The walkable photovoltaic floor developed by the company Onyx Solar has been installed in an area between Innovation Hall and Exploration Hall known as the Solar Walk. This new application adds a novel solution to the existing market catalog of photovoltaic building materials. Onyx Solar offers well-known solutions for integrating photovoltaic technology into buildings, such as photovoltaic skylights, curtain walls, and ventilated facade systems. But until now, no one had proposed solutions applicable to the urban environment, such as using the ground plane in open spaces properly exposed to solar radiation.
The walkable photovoltaic floor is composed of anti-slip and semi-transparent tiles that convert solar radiation into energy thanks to the use of semiconductors. These tiles are made with photovoltaic glass, with an impact resistance of up to 400 kg of point load and an efficiency similar to other construction solutions with photovoltaic technology.

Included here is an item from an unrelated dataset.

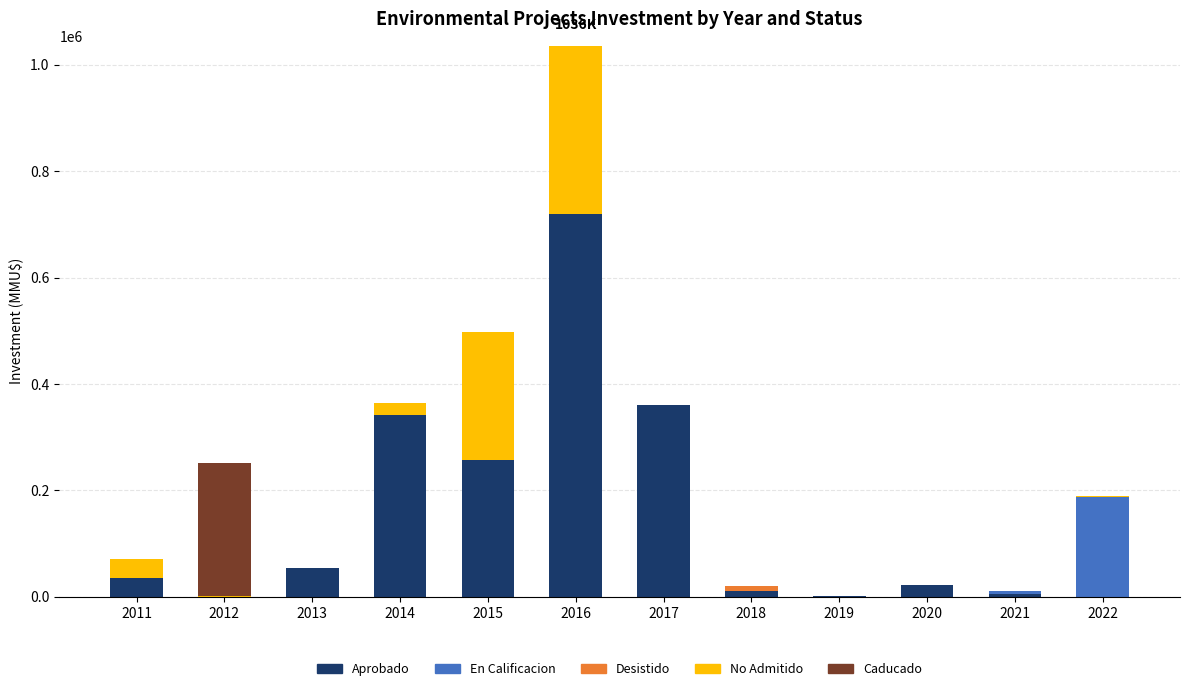

List the labels in order of Aprobado value, largest first.

2016, 2017, 2014, 2015, 2013, 2011, 2020, 2018, 2021, 2019, 2012, 2022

The photovoltaic glass used in the Solar Walk tiles meets the safety specifications required by current regulations, using systems formed by several glass sheets, bonded by an EVA or PVB type encapsulant. Depending on the required resistance and the expected traffic in the walkway area where the Solar Walk is to be installed, photovoltaic glass sheets ranging from 3 to 19 mm in thickness can be used to compose laminated safety photovoltaic glass tiles, with double or triple glazing.
Special treatments can be applied to the encapsulant material that bonds each of the sheets, providing very interesting properties to the system such as acoustic insulation, thermal insulation, transparency, UV/R radiation filters (in the case of pedestrian areas over habitable spaces), and even color treatment.